The transparency we must seek has to do with medicine declaring, in advance, menu-like, the range of dying services each entity offers. Just hang out your shingles already. Those seeking “never-ending dying” can find providers who’ll take them all the way to persistent vegetation complete with endless housing in facilities where only the vegetative lie. Those seeking aggressive palliation where a slight further depression of the plunger would result in a murder rap could go to those providers. I’ve ID’d 3 other levels of dying services along the conservative-to-liberal continuum. No shame in proclaiming one’s orientation and offerings, in fact it’s the only ethical thing to do. Plus, it’d make everybody’s lives so much easier as like could seek and serve like.
And all this, believe it or not, is the 7th fundamental obstacle to dying in peace and the first direct outgrowth of Windrum’s Matrix of Dying Terms. Who would thunk?

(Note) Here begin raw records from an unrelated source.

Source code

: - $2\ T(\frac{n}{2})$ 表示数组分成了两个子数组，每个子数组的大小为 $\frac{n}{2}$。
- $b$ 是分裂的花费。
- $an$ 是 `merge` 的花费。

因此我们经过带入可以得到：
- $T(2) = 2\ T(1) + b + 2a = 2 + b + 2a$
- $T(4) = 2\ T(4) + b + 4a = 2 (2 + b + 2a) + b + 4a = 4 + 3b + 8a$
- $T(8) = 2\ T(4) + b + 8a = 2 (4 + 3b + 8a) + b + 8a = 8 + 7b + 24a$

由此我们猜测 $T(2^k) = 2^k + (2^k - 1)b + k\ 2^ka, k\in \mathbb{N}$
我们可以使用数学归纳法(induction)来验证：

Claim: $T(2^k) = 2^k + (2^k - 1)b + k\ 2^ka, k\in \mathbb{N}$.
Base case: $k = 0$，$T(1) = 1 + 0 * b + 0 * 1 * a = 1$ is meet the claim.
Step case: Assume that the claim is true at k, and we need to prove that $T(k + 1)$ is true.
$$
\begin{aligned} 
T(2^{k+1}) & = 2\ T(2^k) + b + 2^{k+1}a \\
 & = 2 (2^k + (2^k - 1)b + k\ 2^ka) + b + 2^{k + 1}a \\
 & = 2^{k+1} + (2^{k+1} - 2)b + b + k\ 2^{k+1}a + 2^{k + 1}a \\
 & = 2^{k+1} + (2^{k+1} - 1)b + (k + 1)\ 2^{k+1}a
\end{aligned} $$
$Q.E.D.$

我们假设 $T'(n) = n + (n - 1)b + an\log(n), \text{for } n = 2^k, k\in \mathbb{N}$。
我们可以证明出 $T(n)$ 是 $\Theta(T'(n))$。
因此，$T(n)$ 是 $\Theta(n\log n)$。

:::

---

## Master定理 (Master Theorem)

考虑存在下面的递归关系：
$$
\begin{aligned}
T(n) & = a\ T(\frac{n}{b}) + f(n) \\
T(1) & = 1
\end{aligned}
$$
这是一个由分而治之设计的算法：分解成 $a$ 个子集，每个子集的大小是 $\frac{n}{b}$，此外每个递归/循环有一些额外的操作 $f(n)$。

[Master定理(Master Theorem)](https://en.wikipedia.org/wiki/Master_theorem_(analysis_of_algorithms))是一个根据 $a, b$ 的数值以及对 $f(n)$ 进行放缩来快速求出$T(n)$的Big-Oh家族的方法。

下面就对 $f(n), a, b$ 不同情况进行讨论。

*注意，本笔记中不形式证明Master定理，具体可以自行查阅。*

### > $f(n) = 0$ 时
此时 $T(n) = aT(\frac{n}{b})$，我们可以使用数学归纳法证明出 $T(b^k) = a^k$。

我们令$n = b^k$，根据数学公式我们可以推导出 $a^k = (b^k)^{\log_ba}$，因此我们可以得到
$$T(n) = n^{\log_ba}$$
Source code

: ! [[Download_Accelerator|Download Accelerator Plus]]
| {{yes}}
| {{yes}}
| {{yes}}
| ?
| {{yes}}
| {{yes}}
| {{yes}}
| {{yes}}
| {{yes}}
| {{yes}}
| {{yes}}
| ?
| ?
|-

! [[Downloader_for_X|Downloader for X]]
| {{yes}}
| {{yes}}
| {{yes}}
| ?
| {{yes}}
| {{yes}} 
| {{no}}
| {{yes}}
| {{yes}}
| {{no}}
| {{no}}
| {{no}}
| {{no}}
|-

What if we all said “I won’t die in your place unless and until you come clean in advance and tell me what you offer? What if we all decided to plotz in the street and our dying words were “disclose your range of dying services”? Occupy Dying. That’d be a bandwidth change.
Melissa Hogan says
I stay at the Residence Inn Chapel Hill every month and have the same poor Ibahn service. Low speed, often can’t even connect if you’re sitting in the outer parts of a room, cutting out, have to reconnect constantly. Complaints result in no change, but at least it’s free there.
I am totally with you on this and as it relates to patient-centered care. This is no different that the work I’ve done on law firm strategy. Your client is the center of your business, period. Ignore it at your peril. But with respect to health care, ignore it at the patient’s peril, unfortunately.